The study examined pain reduction for 36 patients using the visual analog scale (VAS) and the Western Ontario McMaster Universities Osteoarthritis (WOMAC) pain scale. Researchers evaluated whether pain reduction levels were influenced by demographics and clinical characteristics, such as age, gender, body mass index, history of prior surgery and history of fibromyalgia.
Before treatment, patients had a mean baseline VAS of 8.58 and a mean baseline WOMAC of 66.6. After treatment, all study participants experienced a statistically significant reduction in pain.

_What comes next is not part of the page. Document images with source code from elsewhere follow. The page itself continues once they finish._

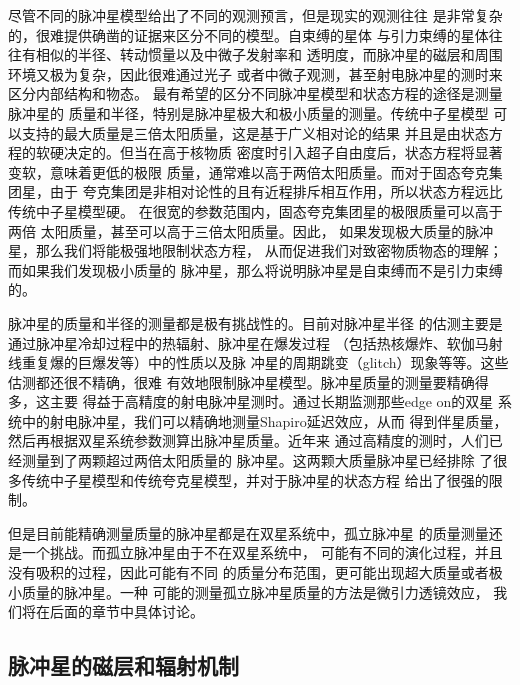 尽管不同的脉冲星模型给出了不同的观测预言，但是现实的观测往往
是非常复杂的，很难提供确凿的证据来区分不同的模型。自束缚的星体
与引力束缚的星体往往有相似的半径、转动惯量以及中微子发射率和
透明度，而脉冲星的磁层和周围环境又极为复杂，因此很难通过光子
或者中微子观测，甚至射电脉冲星的测时来区分内部结构和物态。
最有希望的区分不同脉冲星模型和状态方程的途径是测量脉冲星的
质量和半径，特别是脉冲星极大和极小质量的测量。传统中子星模型
可以支持的最大质量是三倍太阳质量，这是基于广义相对论的结果
并且是由状态方程的软硬决定的\supercite{rr74}。但当在高于核物质
密度时引入超子自由度后，状态方程将显著变软，意味着更低的极限
质量，通常难以高于两倍太阳质量。而对于固态夸克集团星，由于
夸克集团是非相对论性的且有近程排斥相互作用，所以状态方程远比
传统中子星模型硬。
在很宽的参数范围内，固态夸克集团星的极限质量可以高于两倍
太阳质量，甚至可以高于三倍太阳质量\supercite{lgx13}。因此，
如果发现极大质量的脉冲星，那么我们将能极强地限制状态方程，
从而促进我们对致密物质物态的理解；而如果我们发现极小质量的
脉冲星，那么将说明脉冲星是自束缚而不是引力束缚的。

脉冲星的质量和半径的测量都是极有挑战性的。目前对脉冲星半径
的估测主要是通过脉冲星冷却过程中的热辐射、脉冲星在爆发过程
（包括热核爆炸、软伽马射线重复爆的巨爆发等）中的性质以及脉
冲星的周期跳变（glitch）现象等等。这些估测都还很不精确，很难
有效地限制脉冲星模型。脉冲星质量的测量要精确得多，这主要
得益于高精度的射电脉冲星测时。通过长期监测那些edge on的双星
系统中的射电脉冲星，我们可以精确地测量Shapiro延迟效应，从而
得到伴星质量，然后再根据双星系统参数测算出脉冲星质量。近年来
通过高精度的测时，人们已经测量到了两颗超过两倍太阳质量的
脉冲星\supercite{Anton,Demorest}。这两颗大质量脉冲星已经排除
了很多传统中子星模型和传统夸克星模型，并对于脉冲星的状态方程
给出了很强的限制\supercite{Ozel2010,Lai2011}。

但是目前能精确测量质量的脉冲星都是在双星系统中，孤立脉冲星
的质量测量还是一个挑战。而孤立脉冲星由于不在双星系统中，
可能有不同的演化过程，并且没有吸积的过程，因此可能有不同
的质量分布范围，更可能出现超大质量或者极小质量的脉冲星。一种
可能的测量孤立脉冲星质量的方法是微引力透镜效应\supercite{Dai,dsl+15}，
我们将在后面的章节中具体讨论。

\subsection{脉冲星的磁层和辐射机制}

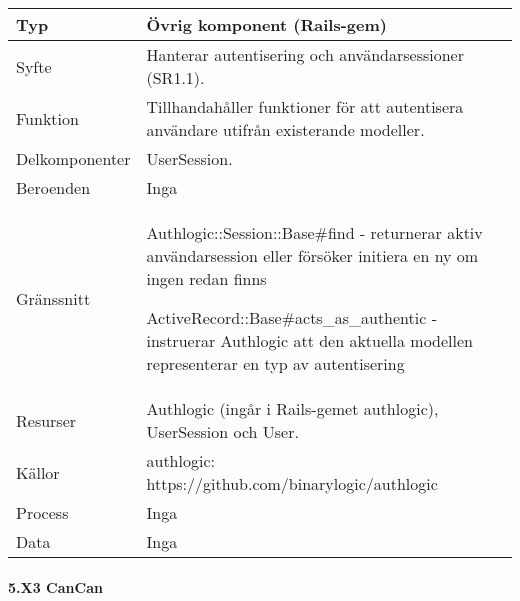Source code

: \documentclass[a4paper, twoside, 11pt, titlepage]{article}
\begin{document}
			\begin {table} [ht] \begin{tabular} {  p{3.5cm} p{9.6cm} }
				\hline
				{Typ} & {Övrig komponent (Rails-gem)} \\
				\hline
				{Syfte} & {Hanterar autentisering och användarsessioner (SR1.1).} \\
				\hline
				{Funktion} & {Tillhandahåller funktioner för att autentisera användare utifrån existerande modeller.} \\
				\hline
				{Delkomponenter} & {UserSession.} \\
				\hline
				{Beroenden} & {Inga} \\
				\hline
				{Gränssnitt} & {Authlogic::Session::Base\#find - returnerar aktiv användarsession eller försöker initiera en ny om ingen redan finns

ActiveRecord::Base\#acts\_as\_authentic - instruerar Authlogic att den aktuella modellen representerar en typ av autentisering} \\
				\hline
				{Resurser} & {Authlogic (ingår i Rails-gemet authlogic), UserSession och User.} \\
				\hline
				{Källor} & {authlogic: https://github.com/binarylogic/authlogic} \\
				\hline
				{Process} & {Inga} \\
				\hline
				{Data} & {Inga} \\
				\hline
			\end{tabular} \end{table} \FloatBarrier


			\paragraph{5.X3 CanCan}\
\end{document}
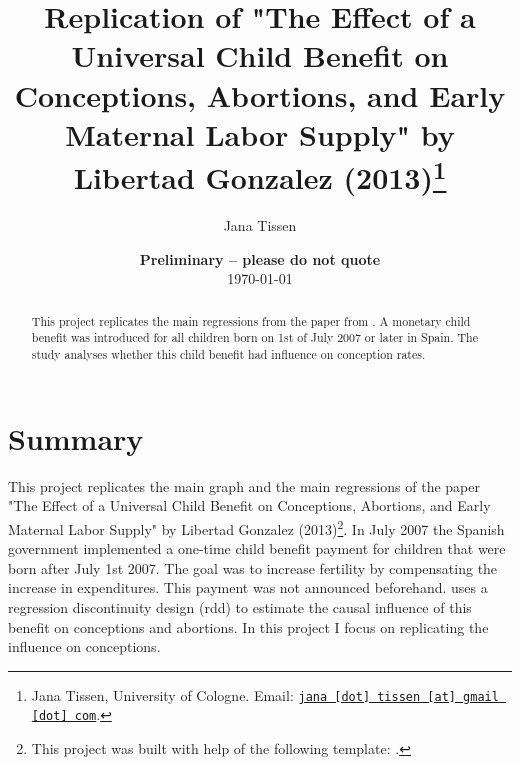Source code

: \documentclass[11pt, a4paper, leqno]{article}
\begin{document}
\title{Replication of "The Effect of a Universal Child Benefit on Conceptions, Abortions, and Early Maternal Labor Supply"
by Libertad Gonzalez (2013)\thanks{Jana Tissen, University of Cologne. Email: \href{mailto:jana.tissen@gmail.com}{\nolinkurl{jana [dot] tissen [at] gmail [dot] com}}.}}

\author{Jana Tissen}

\date{
    {\bf Preliminary -- please do not quote}
    \\[1ex]
    \today
}

\maketitle


\begin{abstract}
This project replicates the main regressions from the paper from \citet{gonzalez2013effect}. A monetary child benefit was introduced
for all children born on 1st of July 2007 or later in Spain. The study analyses whether this child benefit had influence on 
conception rates.
\end{abstract}

\clearpage


\section{Summary}
\label{sec:summary}

This project replicates the main graph and the main regressions of the paper "The Effect of a Universal Child Benefit on Conceptions, Abortions, and Early Maternal Labor Supply"
by Libertad Gonzalez (2013)\footnote{This project was built with help of the following template: \citet{GaudeckerEconProjectTemplates}.}.
In July 2007 the Spanish government implemented a one-time child benefit payment for children that
were born after July 1st 2007. The goal was to increase fertility by compensating the increase in expenditures.
This payment was not announced beforehand. \citet{gonzalez2013effect} uses a regression discontinuity design (rdd) to estimate the causal influence
of this benefit on conceptions and abortions.
In this project I focus on replicating the influence on conceptions.
\end{document}
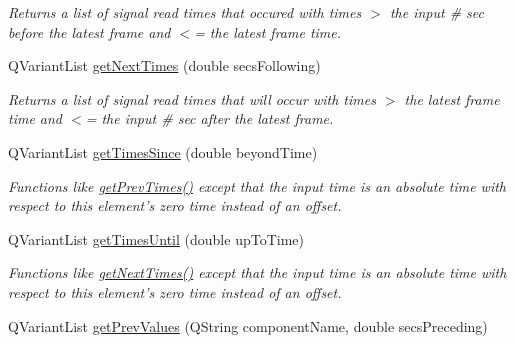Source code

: \begin{DoxyCompactItemize}
\begin{DoxyCompactList}\small\item\em Returns a list of signal read times that occured with times $>$ the input \# sec before the latest frame and $<$= the latest frame time. \end{DoxyCompactList}\item 
Q\-Variant\-List \hyperlink{class_picto_1_1_analysis_signal_data_a54a1d9bca587763f184b06921eb92b29}{get\-Next\-Times} (double secs\-Following)
\begin{DoxyCompactList}\small\item\em Returns a list of signal read times that will occur with times $>$ the latest frame time and $<$= the input \# sec after the latest frame. \end{DoxyCompactList}\item 
\hypertarget{class_picto_1_1_analysis_signal_data_a4767c57096ddc284466c116917392d6e}{Q\-Variant\-List \hyperlink{class_picto_1_1_analysis_signal_data_a4767c57096ddc284466c116917392d6e}{get\-Times\-Since} (double beyond\-Time)}\label{class_picto_1_1_analysis_signal_data_a4767c57096ddc284466c116917392d6e}

\begin{DoxyCompactList}\small\item\em Functions like \hyperlink{class_picto_1_1_analysis_signal_data_a2f0d0631c8c6e8ae330fb86a4002007a}{get\-Prev\-Times()} except that the input time is an absolute time with respect to this element's zero time instead of an offset. \end{DoxyCompactList}\item 
\hypertarget{class_picto_1_1_analysis_signal_data_a4aca83b8d11e9547991221cac3cb606c}{Q\-Variant\-List \hyperlink{class_picto_1_1_analysis_signal_data_a4aca83b8d11e9547991221cac3cb606c}{get\-Times\-Until} (double up\-To\-Time)}\label{class_picto_1_1_analysis_signal_data_a4aca83b8d11e9547991221cac3cb606c}

\begin{DoxyCompactList}\small\item\em Functions like \hyperlink{class_picto_1_1_analysis_signal_data_a54a1d9bca587763f184b06921eb92b29}{get\-Next\-Times()} except that the input time is an absolute time with respect to this element's zero time instead of an offset. \end{DoxyCompactList}\item 
\hypertarget{class_picto_1_1_analysis_signal_data_a5531db7f4dffd88f6a95feb3d5e093e9}{Q\-Variant\-List \hyperlink{class_picto_1_1_analysis_signal_data_a5531db7f4dffd88f6a95feb3d5e093e9}{get\-Prev\-Values} (Q\-String component\-Name, double secs\-Preceding)}\label{class_picto_1_1_analysis_signal_data_a5531db7f4dffd88f6a95feb3d5e093e9}


\end{DoxyCompactItemize}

The mean VAS of 8.58 decreased to 5.02, while the mean WOMAC score decreased from 66.6 to 41. The greatest increase in functionality and decrease in pain was recorded for patients 50 and older compared to younger participants.
“Roughly one in four U.S. adults have knee pain,” said John B. Smirniotopoulos, M.D., an interventional radiologist at MedStar Georgetown University Hospital. “This treatment can offer many of those people a chance to enjoy everyday activities and regain a higher quality of life by decreasing the pain that they experience on a daily basis.”
The researchers are currently conducting long-term studies into this treatment that dive deeper into what other factors could predict how well the treatment will work. The same treatment is also conducted with shoulder, hips and sacroiliac joints, where the spine connects to the pelvis.